Leaning in I cover her snatch with my hand, cupping the heat, fascinated with it. Slowly I insert a finger, enjoying the natural heat of her body, resting my arms on her thighs when I bury my face, licking the slit, agitating her clit back and forth and round, loving that it’s available to me, presented with a pretty zirconia stud holding the hood up like a theater’s curtains for the main performance.

The aroma of arousal filters into my awareness and I remove my finger to plunge my tongue between her folds, rimming her, suckling her pussy, then delving into it, tasting Carly.

God help me.

Every cell in my body wants to unzip and ride her for all the hours she’ll be passed out; but I can’t. I won’t.

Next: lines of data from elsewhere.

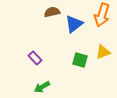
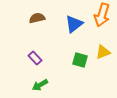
brown semicircle: moved 15 px left, 6 px down
green arrow: moved 2 px left, 2 px up
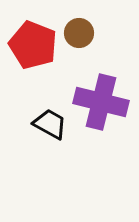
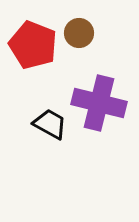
purple cross: moved 2 px left, 1 px down
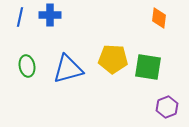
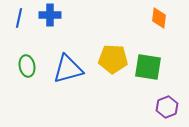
blue line: moved 1 px left, 1 px down
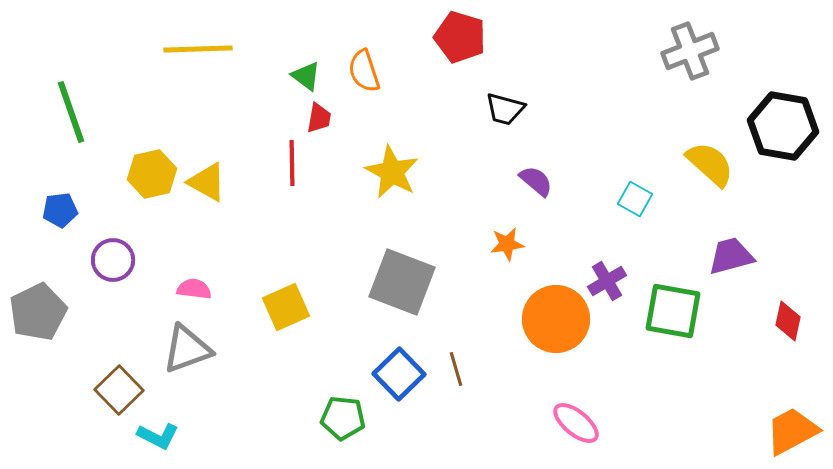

I can’t plug my finger with her hood, and I’ve got big ass fingers so sticking it in her piss hole ain’t gonna happen, and now I feel robbed of the full experience with the stud pulling the hood away.

I’d bone her if I didn’t know my jizz will stay in there for up to 72 hours. If I’m discovered by then I don’t want my DNA in her. I’ve wiped down the whole house, I even wiped down her wine bottle; it seems I’m naturally paranoid.